The length was part of it. No, all of it. I felt that I needed to tell this story in a deliberate way, explore the character’s thoughts, sparing no detail. Not her feelings, her thoughts. Now, because of e-publishing, there’s a place for all that length, all that detail, for my story and whatever part of me it links to. Something about me feels settled, and profoundly happy. But it’s big.
And so I needed my Sunday, my book.
My book. It’s not just reading that provides the sense of rest and renewal that I daresay we all crave. It’s reading a book, something that doesn’t come at you. Would I have wanted to read a text with sound effects, videos, links that allowed me to choose which characters to follow? Smellorama? Hell no.
The pages, the scent and feel of a book are honestly not that important to me.
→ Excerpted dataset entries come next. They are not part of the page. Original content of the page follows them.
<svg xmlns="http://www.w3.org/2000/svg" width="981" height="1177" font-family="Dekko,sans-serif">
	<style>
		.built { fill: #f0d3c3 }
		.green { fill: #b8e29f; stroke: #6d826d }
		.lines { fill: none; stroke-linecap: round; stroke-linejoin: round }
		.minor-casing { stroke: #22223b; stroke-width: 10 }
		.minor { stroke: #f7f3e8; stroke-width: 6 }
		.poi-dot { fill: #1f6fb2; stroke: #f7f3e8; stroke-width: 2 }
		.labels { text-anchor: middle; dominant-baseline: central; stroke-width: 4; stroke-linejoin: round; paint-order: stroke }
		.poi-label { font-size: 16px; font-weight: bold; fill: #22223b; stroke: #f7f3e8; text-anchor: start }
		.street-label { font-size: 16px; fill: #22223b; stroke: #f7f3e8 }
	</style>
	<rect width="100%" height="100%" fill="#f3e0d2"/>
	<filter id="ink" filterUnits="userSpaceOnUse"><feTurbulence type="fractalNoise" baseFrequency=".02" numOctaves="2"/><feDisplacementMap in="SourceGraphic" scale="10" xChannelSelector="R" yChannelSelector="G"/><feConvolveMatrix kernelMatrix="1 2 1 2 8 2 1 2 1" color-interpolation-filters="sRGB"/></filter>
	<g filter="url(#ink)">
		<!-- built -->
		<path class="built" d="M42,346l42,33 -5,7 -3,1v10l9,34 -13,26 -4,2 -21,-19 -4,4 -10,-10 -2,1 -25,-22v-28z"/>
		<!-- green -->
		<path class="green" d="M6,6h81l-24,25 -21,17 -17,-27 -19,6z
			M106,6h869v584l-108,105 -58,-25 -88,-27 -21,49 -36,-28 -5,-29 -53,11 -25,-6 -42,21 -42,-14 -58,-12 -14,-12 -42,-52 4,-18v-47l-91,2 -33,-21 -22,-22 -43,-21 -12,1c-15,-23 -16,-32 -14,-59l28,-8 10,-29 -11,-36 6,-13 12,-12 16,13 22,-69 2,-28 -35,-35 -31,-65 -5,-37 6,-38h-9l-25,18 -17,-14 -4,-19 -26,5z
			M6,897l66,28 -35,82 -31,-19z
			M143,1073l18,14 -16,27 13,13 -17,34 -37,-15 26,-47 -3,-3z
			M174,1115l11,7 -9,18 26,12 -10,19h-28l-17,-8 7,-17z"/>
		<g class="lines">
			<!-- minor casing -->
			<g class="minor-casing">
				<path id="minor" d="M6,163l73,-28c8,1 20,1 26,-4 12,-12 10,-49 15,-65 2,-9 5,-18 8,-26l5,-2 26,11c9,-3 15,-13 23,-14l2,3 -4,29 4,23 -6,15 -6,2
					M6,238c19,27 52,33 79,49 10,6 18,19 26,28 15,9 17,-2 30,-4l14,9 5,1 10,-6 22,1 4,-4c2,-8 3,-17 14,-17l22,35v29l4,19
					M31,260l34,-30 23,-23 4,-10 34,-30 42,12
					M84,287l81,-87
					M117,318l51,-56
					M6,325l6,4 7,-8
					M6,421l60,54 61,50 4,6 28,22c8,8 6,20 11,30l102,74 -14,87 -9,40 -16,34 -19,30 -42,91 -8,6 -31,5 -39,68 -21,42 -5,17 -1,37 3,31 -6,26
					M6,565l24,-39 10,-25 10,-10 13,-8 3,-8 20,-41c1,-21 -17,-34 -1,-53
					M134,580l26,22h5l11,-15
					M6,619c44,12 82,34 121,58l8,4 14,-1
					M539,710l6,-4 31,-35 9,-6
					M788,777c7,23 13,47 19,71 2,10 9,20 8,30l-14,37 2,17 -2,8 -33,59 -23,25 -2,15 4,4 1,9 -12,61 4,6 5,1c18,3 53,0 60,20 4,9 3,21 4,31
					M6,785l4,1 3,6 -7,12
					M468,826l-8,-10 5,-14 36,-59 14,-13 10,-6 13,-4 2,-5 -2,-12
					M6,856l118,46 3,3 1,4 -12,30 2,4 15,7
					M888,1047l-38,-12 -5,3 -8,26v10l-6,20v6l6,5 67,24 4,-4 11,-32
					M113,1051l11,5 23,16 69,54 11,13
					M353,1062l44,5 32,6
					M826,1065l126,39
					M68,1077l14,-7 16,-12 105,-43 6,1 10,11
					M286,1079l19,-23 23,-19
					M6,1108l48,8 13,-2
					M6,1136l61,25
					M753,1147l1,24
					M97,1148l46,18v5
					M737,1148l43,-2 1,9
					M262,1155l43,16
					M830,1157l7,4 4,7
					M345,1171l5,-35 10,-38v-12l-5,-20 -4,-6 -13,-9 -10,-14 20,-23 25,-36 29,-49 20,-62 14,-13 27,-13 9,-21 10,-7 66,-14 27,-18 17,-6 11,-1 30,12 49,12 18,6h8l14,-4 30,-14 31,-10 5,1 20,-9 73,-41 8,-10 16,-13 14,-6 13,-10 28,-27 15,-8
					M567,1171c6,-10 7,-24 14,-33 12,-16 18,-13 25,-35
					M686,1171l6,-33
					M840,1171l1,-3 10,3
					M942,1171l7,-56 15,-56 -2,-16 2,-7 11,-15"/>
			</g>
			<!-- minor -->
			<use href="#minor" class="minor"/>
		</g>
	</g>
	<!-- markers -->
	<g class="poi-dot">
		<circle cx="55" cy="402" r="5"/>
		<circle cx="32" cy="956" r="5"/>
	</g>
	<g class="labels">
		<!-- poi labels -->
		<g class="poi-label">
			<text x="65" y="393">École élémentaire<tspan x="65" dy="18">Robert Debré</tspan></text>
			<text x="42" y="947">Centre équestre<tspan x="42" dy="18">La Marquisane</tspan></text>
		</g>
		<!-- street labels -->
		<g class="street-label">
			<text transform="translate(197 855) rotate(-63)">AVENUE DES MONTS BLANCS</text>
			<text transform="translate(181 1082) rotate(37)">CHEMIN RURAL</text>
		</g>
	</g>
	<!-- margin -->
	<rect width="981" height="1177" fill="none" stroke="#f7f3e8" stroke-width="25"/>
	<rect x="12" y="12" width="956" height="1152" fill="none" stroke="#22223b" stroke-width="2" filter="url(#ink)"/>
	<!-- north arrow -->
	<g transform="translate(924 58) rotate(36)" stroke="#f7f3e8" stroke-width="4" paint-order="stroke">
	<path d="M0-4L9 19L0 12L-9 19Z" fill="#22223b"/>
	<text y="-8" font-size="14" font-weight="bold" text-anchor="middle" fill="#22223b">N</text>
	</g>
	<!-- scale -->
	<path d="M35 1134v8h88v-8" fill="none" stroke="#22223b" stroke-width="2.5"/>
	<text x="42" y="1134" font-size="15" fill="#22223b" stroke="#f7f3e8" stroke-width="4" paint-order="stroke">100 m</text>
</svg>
I’ve been through too many moves, spent too much time clearing out people’s stuff after they’ve died. If I could live paperless, I would. But there’s something about the quietness of reading, the invitation to put myself into the book, as much as let the book in to me. That’s something I can’t leave behind. It’s a big mistake to think of reading as an experience of just taking in content. Reading happens between me and the book.
The best moments are the ones when I look out into the room and absorb a thought, appreciate a phrase, shed a few tears for this plucky character or for myself in a similar situation. This is all the more true of a demanding book, a work of philosophy, or a painful and unsettling work of fiction. To me those moments are the essence of reading, they are why reading is a welcome experience, and a healing one. Over the next few weeks, I’ll be buying an e-reader (one without a backlit screen of course). I guess I’ll find out if it gives me the same experience. I really, really hope so.